This summer, I have been investing my time into growing Kale in my garden. When I came to harvest it, much to my annoyance, I saw that some of the crop had started to die and other parts had been eaten by various critters! This got me thinking about a decision I had previously made:
- I had purposefully left the Kale hoping it would grow bigger
As I walked back inside with my harvest, I got thinking about whether this was a greedy move of me. Was I pushing my luck by leaving the plant out? I had invested a lot of time and effort into growing it, but I was risking it all for diminishing returns. I then thought that this same thinking can be applied to some investing strategies.
This post will mostly touch on day-trading investing strategies, like buying some tesla stock on a Monday morning and selling it on a Monday afternoon after a price rise. But there’s also lessons to learn even with long term investing.
Investing Isn’t a Bank Account
If I was to invest £1,000 in tesla stock, would it be fair to say I have £1,000 to my name? That money could easily be slashed to £900 in one day or £400 over a month. If that same investment has grown to £1,200 and I still haven’t sold, how much money do I have to my name? I don’t think it’s fair to say there is a right answer to that question. When it comes to short term trading, I like to follow the approach:
- Until you have sold, the money isn’t really yours
Depending on your level of risk and diversification of your investment, how appropriate that is to you varies. If you are invested in a diversified index fund, then that would suggest your investment is safer than the same amount of money in 1 stock.

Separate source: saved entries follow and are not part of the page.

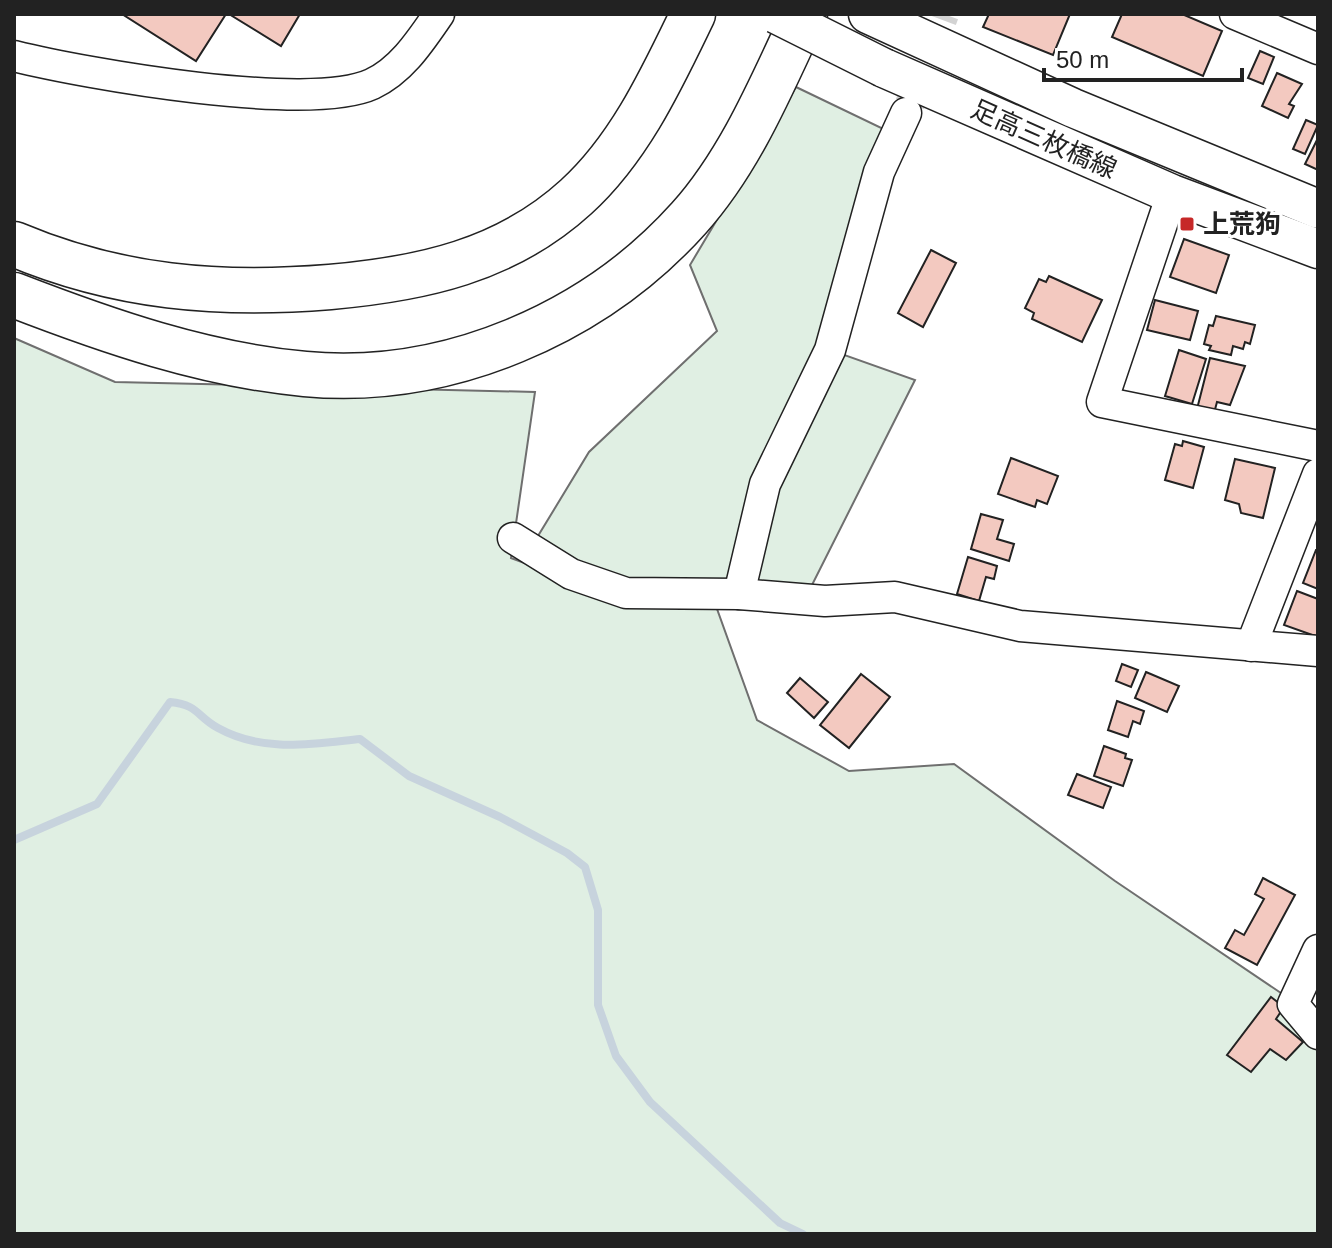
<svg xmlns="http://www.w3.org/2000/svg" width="1332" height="1248" viewBox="0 0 1332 1248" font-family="Arial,'Noto Sans JP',sans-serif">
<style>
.green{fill:#e0efe3;stroke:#6f6f6f;stroke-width:2}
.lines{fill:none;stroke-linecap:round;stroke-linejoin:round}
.stream{stroke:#c7d3dd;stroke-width:8}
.building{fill:#f3c9c0;stroke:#222;stroke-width:2}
.minor-tunnel{stroke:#d3d3d3;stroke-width:30;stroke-dasharray:30 15;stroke-linecap:butt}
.minor-casing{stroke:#222;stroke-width:33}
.major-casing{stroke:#222;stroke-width:41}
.highway-casing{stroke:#222;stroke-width:47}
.minor{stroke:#fff;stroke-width:30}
.major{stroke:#fff;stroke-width:38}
.highway{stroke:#fff;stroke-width:44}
.major-bridge-casing{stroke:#222;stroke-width:41;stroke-linecap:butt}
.major-bridge{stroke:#fff;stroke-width:38}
.poi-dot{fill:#c62828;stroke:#fff;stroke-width:3}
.labels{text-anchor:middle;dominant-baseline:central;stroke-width:6;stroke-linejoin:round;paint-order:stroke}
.street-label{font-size:26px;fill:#222;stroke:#fff}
.poi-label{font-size:26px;font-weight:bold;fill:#222;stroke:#fff;text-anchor:start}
</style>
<rect width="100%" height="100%" fill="#fff"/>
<g class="green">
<path d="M796,87L896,135L830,350L915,380L808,593L607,580L538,536L589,452L717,331L690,265Z"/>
<path d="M14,338L115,382L535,392L511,558L617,597L717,609L757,720L849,771L954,764L1115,881L1318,1018V1234H14Z"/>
</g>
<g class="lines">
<path class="stream" d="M14,840L97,804L170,702C199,705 196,716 218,728C263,753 311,744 360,739L409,776L500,817L567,853L585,867L598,910V1005L616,1056L650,1102L780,1223L803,1234"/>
</g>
<g class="building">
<path d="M122,14H226L196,61Z"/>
<path d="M229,14H300L281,46Z"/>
<path d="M989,14H1070L1053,55L983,27Z"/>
<path d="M1122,14H1182L1222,31L1203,76L1112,37Z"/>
<path d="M1260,51L1274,57L1263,84L1248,78Z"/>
<path d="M1277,73L1302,84L1289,104L1294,106L1288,118L1262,106Z"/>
<path d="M1306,120L1318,125L1305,154L1293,149Z"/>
<path d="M1318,138V170L1305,164Z"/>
<path d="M1184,239L1229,255L1216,293L1170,277Z"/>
<path d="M931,250L956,263L923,327L898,313Z"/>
<path d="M1049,276L1102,300L1082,342L1032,319L1034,313L1025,308L1039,279L1046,282Z"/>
<path d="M1155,300L1198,311L1190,340L1147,330Z"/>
<path d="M1216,316L1255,325L1250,344L1245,342L1243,349L1233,346L1231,355L1209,350L1211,346L1204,344L1209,325L1213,326Z"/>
<path d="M1179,350L1206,359L1192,404L1165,396Z"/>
<path d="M1210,358L1245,366L1230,405L1217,402L1213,417L1196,413Z"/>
<path d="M1183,441L1204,447L1193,488L1165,480L1175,444L1182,446Z"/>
<path d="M1011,458L1058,476L1047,504L1037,500L1035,507L998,494Z"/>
<path d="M1235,459L1275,468L1263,518L1241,513L1239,504L1225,500Z"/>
<path d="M981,514L1003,520L997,539L1014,544L1009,561L971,549Z"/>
<path d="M1316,550H1318V589L1303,583Z"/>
<path d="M968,557L997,566L994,579L986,577L979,601L957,594Z"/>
<path d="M1297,591L1318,599V637L1284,625Z"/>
<path d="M1122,664L1138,670L1131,687L1116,681Z"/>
<path d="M1146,672L1179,686L1167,712L1135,698Z"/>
<path d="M861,674L890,697L849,748L820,725Z"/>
<path d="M800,678L828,702L814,718L787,693Z"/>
<path d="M1117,701L1144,711L1140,724L1133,721L1128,737L1108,730Z"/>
<path d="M1104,746L1126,754L1125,758L1132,760L1123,786L1094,776Z"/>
<path d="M1077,774L1111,787L1103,808L1068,795Z"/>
<path d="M1263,878L1295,895L1257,965L1225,948L1235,930L1244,935L1264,899L1255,894Z"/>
<path d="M1271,997L1284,1007L1276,1019L1303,1042L1286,1060L1270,1049L1251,1072L1227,1055Z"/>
</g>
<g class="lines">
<path class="minor-tunnel" d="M910,104L944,14"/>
<defs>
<g id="minor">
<path d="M1235,14L1318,49"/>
<path d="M14,56C86,74 309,113 372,84C402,70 421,40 439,14"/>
<path d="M906,113L879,172L830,350L765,484L739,594L825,601L895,597L1020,626L1318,651"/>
<path d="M1172,194L1102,402L1318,446"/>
<path d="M513,538L571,574L626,593L739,594"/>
<path d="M1251,646L1318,474"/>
<path d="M1318,950L1293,1004L1318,1034"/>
</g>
<g id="major">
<path d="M868,14L1073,108L1318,209"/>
<path d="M884,68L1172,194L1318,249"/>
</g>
<g id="highway">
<path d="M14,244C118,288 219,296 330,287C421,279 506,261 576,197C630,148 662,78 693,14"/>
<path d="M14,295C107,331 205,365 305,374C447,387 594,324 689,218C741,160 772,84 805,14"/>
</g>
</defs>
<use href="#minor" class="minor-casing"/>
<use href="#major" class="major-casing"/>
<use href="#highway" class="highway-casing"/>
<use href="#minor" class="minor"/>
<use href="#major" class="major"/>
<use href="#highway" class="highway"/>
<defs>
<path id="major-bridge" d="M776,14L884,68"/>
</defs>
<use href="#major-bridge" class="major-bridge-casing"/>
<use href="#major-bridge" class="major-bridge"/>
</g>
<rect class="poi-dot" x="1179" y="216" width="16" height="16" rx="4"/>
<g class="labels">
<g class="street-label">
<text transform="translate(1044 139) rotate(24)">足高三枚橋線</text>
</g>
<g class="poi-label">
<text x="1203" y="224">上荒狗</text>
</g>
</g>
<rect width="1332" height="1248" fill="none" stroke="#222222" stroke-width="32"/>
<path d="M1044 68v12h198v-12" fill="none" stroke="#222222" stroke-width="4"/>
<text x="1056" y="68" font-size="24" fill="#222222" stroke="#ffffff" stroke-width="6" paint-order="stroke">50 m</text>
</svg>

For longer-term investors, I believe it is important to plan ahead. Setting up an emergency rainy-day fund to protect yourself against any future bumps can ensure that your money is kept invested. Panic selling, needing to sell due to lack of personal funds can lead to you losing out, by quite a lot. Further to that, I can imagine those two situations tend to coincide with a stock market crash.
Trading and investing platform, EToro, reported that 80 % of traders make a loss after 1 year and 75 % quit after 2 years. There’s lots of well documented reasons for this, most commonly, overconfidence and thinking you’re an expert after 1 lucky trade. Some people dedicate their lives to research in this area of finance and economics, chances are you are not an expert.
- If you flew in an aircraft, would you trust yourself to build one?
Investing in Plants
Gardening is a relatively short term investment. I invest in the seeds at the start of the year. Then, I invest my time to make sure they are watered and have sunlight for the next few months. When I was cutting my kale, I learnt that, sometimes, it is best to take your gains while you have them. My investment had already turned into a great gain, I had something to eat. I should have chopped off the leaves before any slugs had eaten them and left happy. I learnt not to be too greedy.
Another similarity I drew, was to do with making mistakes. When I first started learning about investing, I spent ages researching how to make the best returns. Ultimately, I have found myself investing in a long-term investing strategy, the index fund. If I was to invest in something else, I might get a better return, but maybe it is not worth the extra time spent. Before I started investing, a friend of mine told me:
- “When it comes to long-term investing, it’s best to start as soon as possible”
I could have optimised the sunlight on my plants, watered them more, picked them at the optimum time. All things I could have done, but ultimately, I got some fresh, delicious food out of it – and that was my goal! That’s a lot better outcome than trying to plant the seeds too late because I wasted too much time.
Protecting Your Investment
All investments carry an element of risk, how you protect against that is up to you. A common way is diversification. This allows you to spread your risk throughout multiple companies, industries and even countries. Similarly, a gardener may plant different crops, or plant similar crops at intervals. I planted peppers this year, and they all failed. I would have been quite angry if all of my plants were peppers, but I diversified and minimised my risk.
Something investors want to protect against is tax. When investing in the UK, it is always wise to wrap your investments into a stocks and shares ISA. A stocks and shares ISA means you pay no capital gains or dividend tax on your investments. This means you can invest and only pay the investment platform fee. Think of this as putting down slug repellent or netting to stop birds taking their share of your crop. I should probably point out, I don’t view tax collectors as slugs! Nevertheless, these are easy steps that boost your returns and are very easy to make!